### EXERCISE OBJECTIVE
Please copy the passage on the Polar Opposite Peachtree race word for word, between "Peachtree (July 4)Polar" and "Peachtree Rd NE)", inclusive.

### PASSAGE TO READ
=== Begin Enclosure ===

Polar Opposite race communications


DKARES operator Jack Parks (KQ4JP) in a yellow safety vest with an HT mic on his shoulder, standing next to a tall Polar Opposite Peachtree Road Race banner at the Lenox Square finish area on a cold, foggy morning.

DeKalb ARES members volunteered with the Atlanta Track Club for the 2026 Polar Opposite Peachtree — the cold-weather, reverse-direction sibling of the Peachtree Road Race, run on Saturday, January 3 from Piedmont Park downhill into Lenox Square.

What the race is

The Polar Opposite Peachtree is a 10K run produced by the Atlanta Track Club that runs the iconic Peachtree Road Race course in winter and in reverse. 2026 was the second running of the event — same Saturday-morning footprint as the rest of ATC’s race calendar, but with a few twists that make it operationally distinct:

Peachtree (July 4)Polar Opposite (Jan 3)
DirectionSouth to northNorth to south, reversed
StartLenox SquarePiedmont Park (1000 Charles Allen Dr NE)
FinishPiedmont ParkLenox Square (3393 Peachtree Rd NE)
Cardiac HillClimbDescent
WeatherHot summerCold, often near or below freezing
Participation60,000+Capped, sold out — substantially smaller field
Course turnLeft on 10thRight on Peachtree

The 2026 race ran Saturday, January 3, 8:00 AM, finishing in Lenox Square. Registration sold out in early November 2025.

=== End Enclosure ===

### DATASET
=== Begin Enclosure ===

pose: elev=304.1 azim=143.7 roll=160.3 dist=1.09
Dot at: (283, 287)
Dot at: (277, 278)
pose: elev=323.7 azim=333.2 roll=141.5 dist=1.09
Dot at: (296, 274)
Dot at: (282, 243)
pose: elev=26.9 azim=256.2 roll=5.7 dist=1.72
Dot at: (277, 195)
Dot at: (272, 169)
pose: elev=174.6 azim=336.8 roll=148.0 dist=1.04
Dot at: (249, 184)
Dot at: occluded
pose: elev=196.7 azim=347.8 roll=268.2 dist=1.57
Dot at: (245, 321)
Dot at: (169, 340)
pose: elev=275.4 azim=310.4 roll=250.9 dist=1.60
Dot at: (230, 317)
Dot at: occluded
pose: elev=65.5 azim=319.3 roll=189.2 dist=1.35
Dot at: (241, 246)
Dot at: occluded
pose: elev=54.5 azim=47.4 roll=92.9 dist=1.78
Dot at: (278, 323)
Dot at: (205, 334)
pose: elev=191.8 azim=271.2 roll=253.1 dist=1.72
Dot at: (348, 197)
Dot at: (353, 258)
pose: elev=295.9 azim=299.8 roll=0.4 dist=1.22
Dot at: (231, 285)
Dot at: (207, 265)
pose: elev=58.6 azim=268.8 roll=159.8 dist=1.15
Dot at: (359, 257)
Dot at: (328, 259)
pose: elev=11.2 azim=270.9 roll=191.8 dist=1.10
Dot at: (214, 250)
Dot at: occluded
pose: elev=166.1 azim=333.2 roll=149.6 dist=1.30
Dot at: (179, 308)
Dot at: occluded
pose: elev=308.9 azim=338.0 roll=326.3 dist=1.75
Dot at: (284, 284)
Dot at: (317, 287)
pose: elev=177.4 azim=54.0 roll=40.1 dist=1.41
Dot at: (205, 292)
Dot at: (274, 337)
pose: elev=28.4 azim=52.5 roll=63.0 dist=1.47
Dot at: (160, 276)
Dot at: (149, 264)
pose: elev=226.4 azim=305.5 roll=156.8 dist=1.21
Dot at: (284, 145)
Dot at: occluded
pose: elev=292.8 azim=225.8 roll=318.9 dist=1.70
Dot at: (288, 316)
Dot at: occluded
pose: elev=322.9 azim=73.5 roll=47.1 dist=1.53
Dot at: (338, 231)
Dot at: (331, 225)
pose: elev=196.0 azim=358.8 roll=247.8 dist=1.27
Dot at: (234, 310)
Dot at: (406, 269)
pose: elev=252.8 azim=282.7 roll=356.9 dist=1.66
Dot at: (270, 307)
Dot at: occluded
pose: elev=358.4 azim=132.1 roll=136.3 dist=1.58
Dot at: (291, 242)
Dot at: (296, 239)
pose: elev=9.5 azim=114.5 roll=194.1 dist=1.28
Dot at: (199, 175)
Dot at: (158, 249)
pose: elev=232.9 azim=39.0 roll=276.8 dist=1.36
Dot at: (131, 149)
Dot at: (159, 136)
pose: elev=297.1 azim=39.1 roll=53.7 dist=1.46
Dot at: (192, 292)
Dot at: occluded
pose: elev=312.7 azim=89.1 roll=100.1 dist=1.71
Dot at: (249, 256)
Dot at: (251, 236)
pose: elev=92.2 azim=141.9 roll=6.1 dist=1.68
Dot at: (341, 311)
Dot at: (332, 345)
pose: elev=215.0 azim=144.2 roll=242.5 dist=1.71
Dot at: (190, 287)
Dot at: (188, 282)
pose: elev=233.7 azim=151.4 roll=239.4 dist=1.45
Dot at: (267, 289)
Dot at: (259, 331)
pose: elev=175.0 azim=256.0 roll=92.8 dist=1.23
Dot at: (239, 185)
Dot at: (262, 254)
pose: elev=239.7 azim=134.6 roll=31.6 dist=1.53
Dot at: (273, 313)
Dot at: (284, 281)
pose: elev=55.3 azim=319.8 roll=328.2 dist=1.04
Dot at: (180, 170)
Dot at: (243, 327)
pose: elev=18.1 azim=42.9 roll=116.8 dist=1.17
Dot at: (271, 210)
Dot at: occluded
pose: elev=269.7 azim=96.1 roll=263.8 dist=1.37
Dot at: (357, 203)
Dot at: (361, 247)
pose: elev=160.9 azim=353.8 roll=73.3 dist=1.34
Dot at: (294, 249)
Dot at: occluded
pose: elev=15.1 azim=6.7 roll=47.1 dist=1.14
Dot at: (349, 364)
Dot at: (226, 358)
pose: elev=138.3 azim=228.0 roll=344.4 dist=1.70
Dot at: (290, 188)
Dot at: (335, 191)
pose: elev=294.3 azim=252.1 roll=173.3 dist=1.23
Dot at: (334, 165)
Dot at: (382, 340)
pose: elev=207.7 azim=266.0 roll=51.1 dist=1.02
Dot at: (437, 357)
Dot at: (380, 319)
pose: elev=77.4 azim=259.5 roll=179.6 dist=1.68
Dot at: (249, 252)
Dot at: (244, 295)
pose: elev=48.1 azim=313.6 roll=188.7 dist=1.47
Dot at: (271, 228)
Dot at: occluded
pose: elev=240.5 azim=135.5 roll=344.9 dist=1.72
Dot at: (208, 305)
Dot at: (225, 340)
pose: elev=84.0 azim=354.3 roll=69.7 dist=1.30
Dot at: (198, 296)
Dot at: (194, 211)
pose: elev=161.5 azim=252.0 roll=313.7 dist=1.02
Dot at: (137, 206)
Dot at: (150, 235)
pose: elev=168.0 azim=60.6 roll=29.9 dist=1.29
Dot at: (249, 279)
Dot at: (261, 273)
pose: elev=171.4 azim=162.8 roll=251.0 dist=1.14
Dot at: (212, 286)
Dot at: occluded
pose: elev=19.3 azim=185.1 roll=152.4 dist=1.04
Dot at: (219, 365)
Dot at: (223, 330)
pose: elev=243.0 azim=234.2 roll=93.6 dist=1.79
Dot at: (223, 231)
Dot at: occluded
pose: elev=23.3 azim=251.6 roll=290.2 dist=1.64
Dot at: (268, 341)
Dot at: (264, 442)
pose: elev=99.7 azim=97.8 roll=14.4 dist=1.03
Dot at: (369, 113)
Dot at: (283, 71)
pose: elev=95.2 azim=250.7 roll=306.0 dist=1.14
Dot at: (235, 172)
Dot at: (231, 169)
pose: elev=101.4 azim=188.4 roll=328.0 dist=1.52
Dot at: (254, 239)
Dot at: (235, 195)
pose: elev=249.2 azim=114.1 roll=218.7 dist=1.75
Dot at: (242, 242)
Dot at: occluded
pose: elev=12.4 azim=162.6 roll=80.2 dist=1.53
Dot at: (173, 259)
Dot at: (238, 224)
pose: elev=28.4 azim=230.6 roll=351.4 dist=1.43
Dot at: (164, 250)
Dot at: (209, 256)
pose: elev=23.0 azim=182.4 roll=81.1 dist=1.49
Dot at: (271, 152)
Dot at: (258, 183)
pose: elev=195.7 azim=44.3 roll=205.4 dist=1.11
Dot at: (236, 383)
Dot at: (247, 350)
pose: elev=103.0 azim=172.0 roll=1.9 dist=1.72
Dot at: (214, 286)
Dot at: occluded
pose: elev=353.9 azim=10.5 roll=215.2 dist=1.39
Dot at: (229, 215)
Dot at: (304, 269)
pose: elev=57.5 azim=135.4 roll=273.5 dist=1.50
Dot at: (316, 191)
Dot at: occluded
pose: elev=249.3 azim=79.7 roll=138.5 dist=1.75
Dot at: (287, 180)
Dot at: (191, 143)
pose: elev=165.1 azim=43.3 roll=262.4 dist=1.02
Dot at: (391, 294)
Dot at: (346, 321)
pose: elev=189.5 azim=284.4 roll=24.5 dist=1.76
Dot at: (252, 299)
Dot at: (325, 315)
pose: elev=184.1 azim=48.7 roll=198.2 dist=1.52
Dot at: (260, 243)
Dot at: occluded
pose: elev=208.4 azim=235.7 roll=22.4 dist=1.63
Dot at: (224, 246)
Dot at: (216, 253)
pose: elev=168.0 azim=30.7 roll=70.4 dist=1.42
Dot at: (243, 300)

=== End Enclosure ===

### ANSWER BOX
Peachtree (July 4)Polar Opposite (Jan 3)
DirectionSouth to northNorth to south, reversed
StartLenox SquarePiedmont Park (1000 Charles Allen Dr NE)
FinishPiedmont ParkLenox Square (3393 Peachtree Rd NE)